Feb 18, 2026 (MarketLine via COMTEX) --
TPG RE Finance Trust, Inc. reported its operating results for the quarter and full year ended December 31, 2025.

TPG RE Finance Trust, Inc. (NYSE: TRTX) ("TRTX" or the "Company") reported its operating results for the quarter and full year ended December 31, 2025.

Regarding fourth quarter and year ended 2025 results, Doug Bouquard, Chief Executive Officer of TRTX, said: "During 2025, we originated $1.9 billion of total loan commitments, out-earned our common stock dividend, and maintained a 100% performing loan portfolio. Our fourth quarter loan originations of $927 million and loan repayments of $378 million continue to illustrate the velocity of our balance sheet and success of our investment and asset management strategy."

FOURTH QUARTER 2025 ACTIVITY

Recognized GAAP net income attributable to common stockholders of $0.2 million, or $0.00 per common share, based on a diluted weighted average share count of 78.4 million common shares. Book value per common share was $11.07 as of December 31, 2025, compared to $11.25 at September 30, 2025.

Generated Distributable Earnings of $18.5 million, or $0.24 per common share based on a diluted weighted average share count of 78.4 million common shares.

Declared on December 12, 2025 a cash dividend of $0.24 per share of common stock which was paid on January 23, 2026 to common stockholders of record as of December 26, 2025. The Company paid on December 30, 2025 to preferred stockholders of record as of December 19, 2025 a quarterly dividend on its 6.25% Series C Cumulative Redeemable Preferred Stock of $0.3906 per share.

Repurchased 45,367 shares of common stock, at a weighted average price of $8.50 per share, for total consideration (including commissions and related fees) of $0.4 million.

Originated nine first mortgage loans with aggregate total loan commitments of $927.0 million, an aggregate initial unpaid principal balance of $843.0 million, a weighted average interest rate of Term SOFR plus 2.66%, a weighted average interest rate floor of 2.74% and a weighted average as-is loan-to-value ratio of 64.2%.

Funded $11.9 million of future funding obligations associated with previously originated and acquired loans.

Received six full loan repayments of $378.3 million, involving the following property types: 56.5% multifamily; 34.5% office; and 9.0% hotel.

Weighted average risk rating of the Company's loan portfolio was 3.0 as of December 31, 2025, unchanged from September 30, 2025.

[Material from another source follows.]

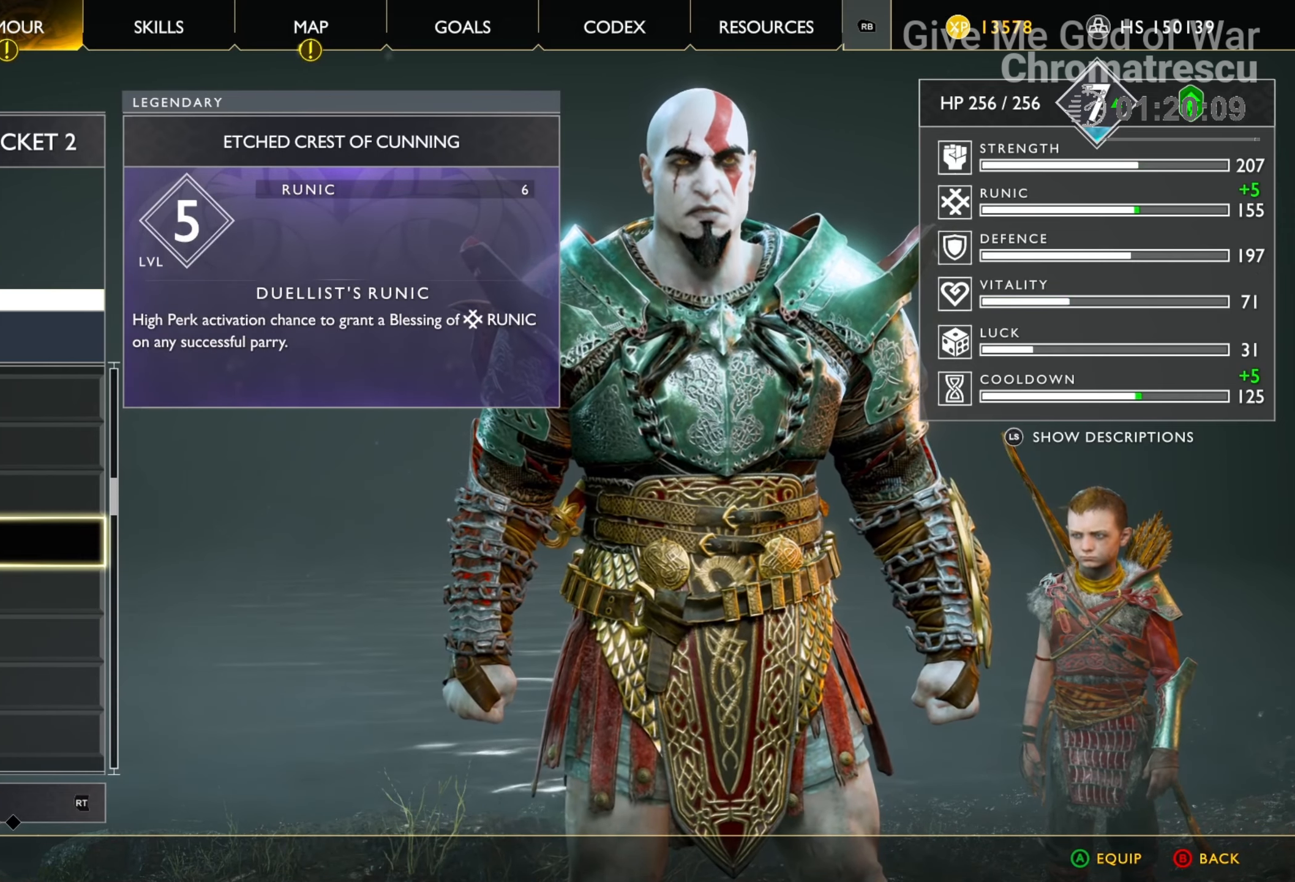
{"buttons": ["DPAD_UP"], "left_stick": "center", "right_stick": "center", "events": []}
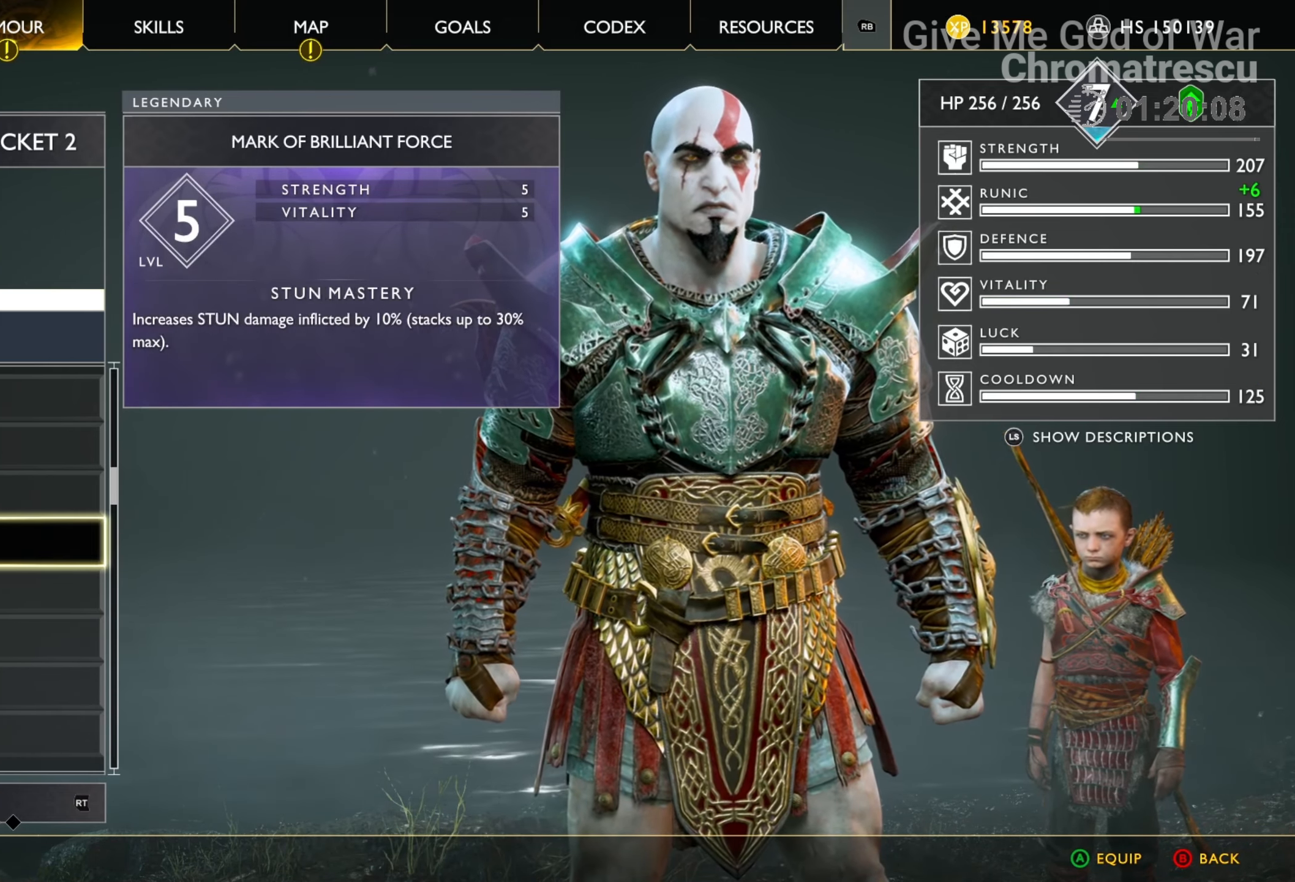
{"buttons": ["DPAD_UP"], "left_stick": "center", "right_stick": "center", "events": []}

Carried at quarter-end an allowance for credit losses of $77.4 million, an increase of $11.3 million from $66.1 million as of September 30, 2025. The quarter-end allowance of 180 basis points of total loan commitments as of December 31, 2025, increased 4 basis points from 176 basis points as of September 30, 2025.

Ended the quarter with $143.0 million of near-term liquidity: $72.6 million of cash-on-hand available for investment, net of $15.0 million held to satisfy liquidity covenants under the Company's secured financing agreements; undrawn capacity under secured financing arrangements of $21.4 million; undrawn capacity under asset-specific financing arrangements and secured revolving credit facility of $30.0 million; and collateralized loan obligation reinvestment proceeds of $4.0 million.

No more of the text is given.